Exhibit A: Print-out of file from suspects’ work PC, as follows:
My password at work is “#firstworldproblems!”
Can anyone beat that?
In the first few weeks in this job, I was down about a lot of the circumstances, and found myself angry a lot of the time.
My password is not “#firstworldproblems!”because my job every single day reinforces my prejudice against high-earners, who are far more likely to be rude and pushy than those on lower/average wages.
My password is not “#firstworldproblems!” because it reminds me that most of the queries I deal with are of very little importance in the global scheme of things, and the kind of “problems” any of the billion or so people in the world living in absolute poverty would presumably happily trade for their own problems (like finding the food, clean water, sanitation etc that will keep them alive for another day).

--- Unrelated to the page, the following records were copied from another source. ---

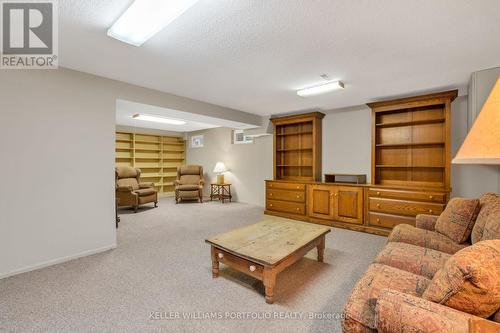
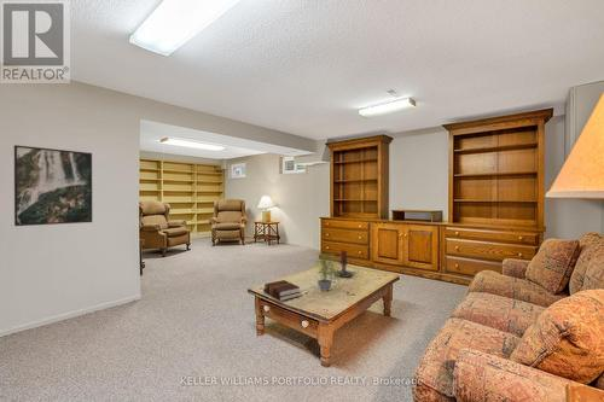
+ candle holder [335,249,358,279]
+ hardback book [262,279,302,302]
+ potted plant [312,250,343,292]
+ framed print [13,144,93,227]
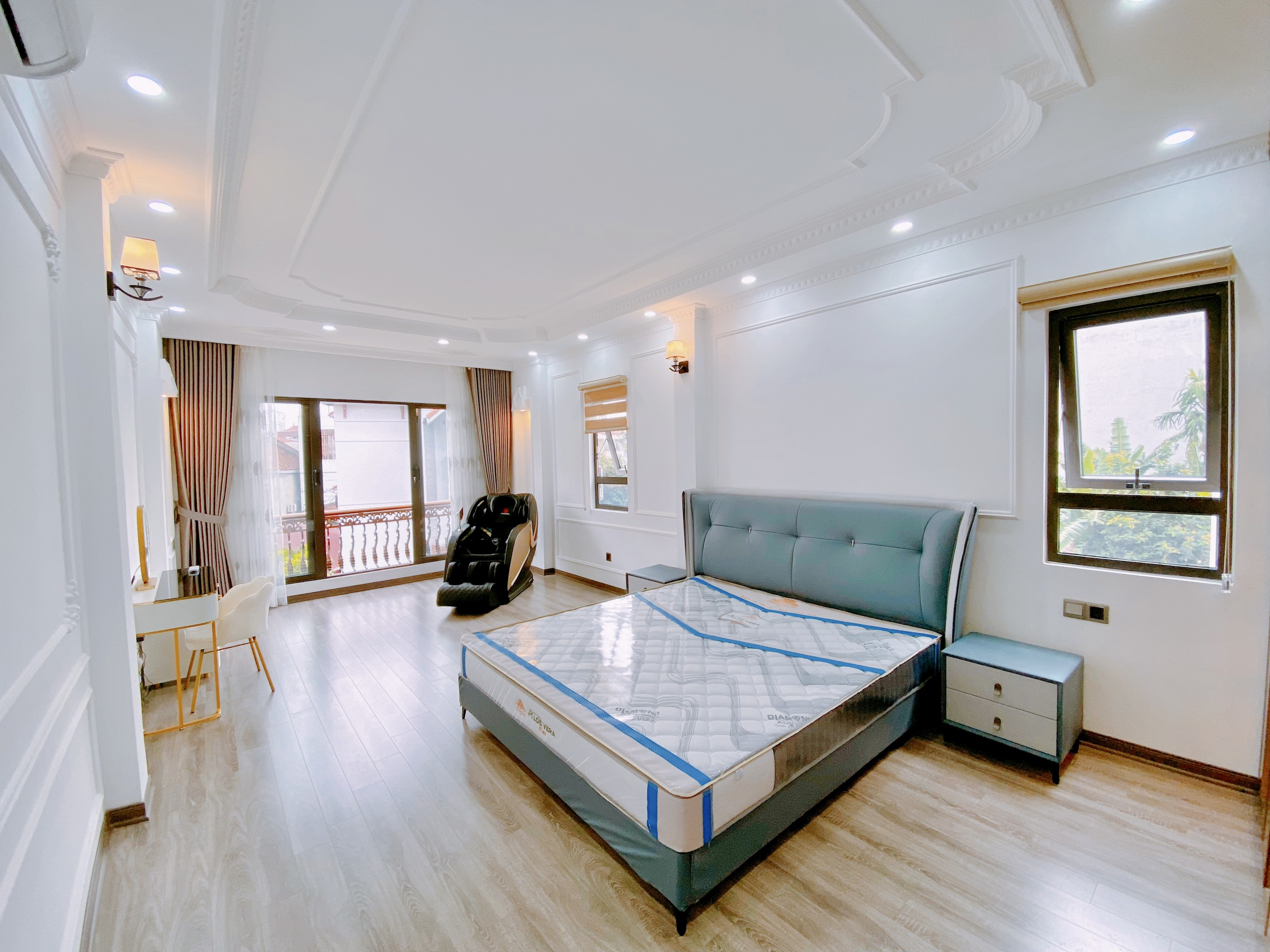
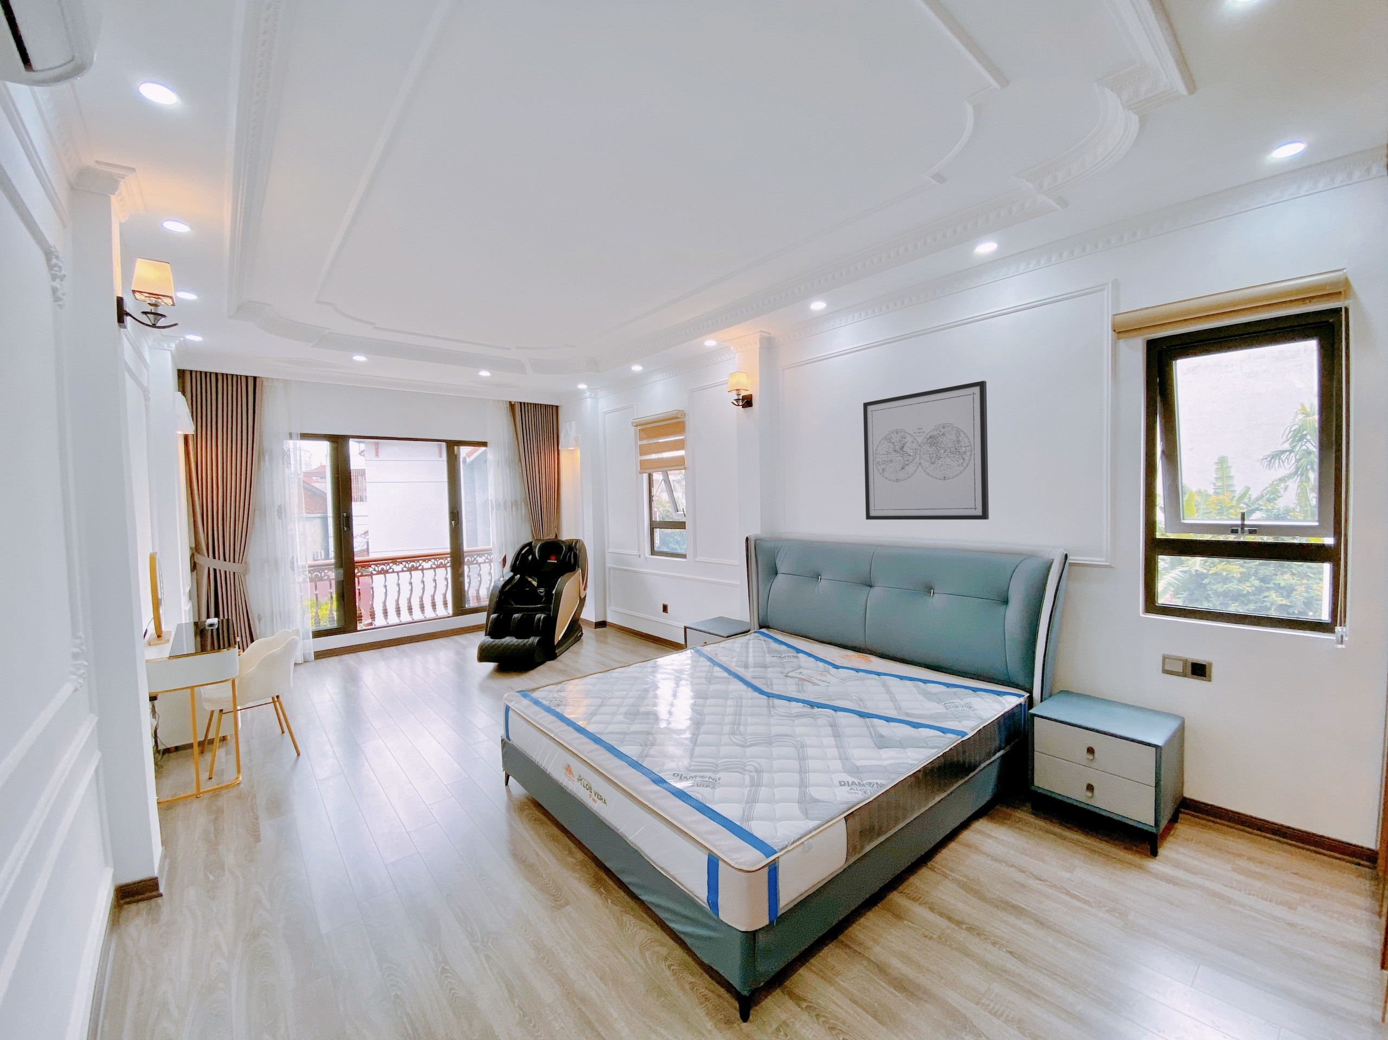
+ wall art [862,380,989,520]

My password is not “#firstworldproblems!” because my “problems” in this respect are of the existential kind that really poor people have no time for (not that they can’t/shouldn’t, mind, it’s just that ennui vs contentment is necessarily less important than starvation vs survival)
My password is “#firstworldproblems!”because it reminds me that my “problems” at work are of no real import.
My password is “#firstworldproblems!” because I can leave whenever I want, and I will not starve as a result: First World Problems.
My password is “#firstworldproblems!” because most of my small, everyday annoyances involve the slowness and glitches of the computer systems I use. So, when the system locks me out for no reason (this happens, on average, twice an hour), doesn’t recognize my password, doesn’t tell me it doesn’t recognize my password until I’ve got someone on the phone waiting for me to help them (this happens, on average, three or four times a day), I again type: “First World Problems!” and smile to myself.
I smile because even if this is a shite job (and it is), I’m not here for long.
I smile because even if I lose this shite job today or tomorrow (and I might), I won’t starve, I won’t have to walk three miles for clean water, I won’t have to find somewhere to sleep out in the cold.
I smile because this shite job isn’t really all that bad, and I have the power to make it relatively better or worse.
I smile because even though all this doesn’t mean I’m OK with having a shite job, or no job, or being skint, or subject to the same injustice that causes starvation for many and relative poverty for most….well, I just smile because I know all this and I’m capable of feeling it as true even as I get annoyed at the trivial daily grind that all of us here put up with. And it gets me through said grind.
I smile because smiling and feeling alright is not up to my boss, the chancellor, bankers, my colleagues, our customers or anyone else: it’s up to me. So I choose to smile because of all the above, but mostly because I want to. And I’m still in charge of what I do, however much of the other stuff is outside my control.
Right, I’m off.
You can take this job, and re-staff it.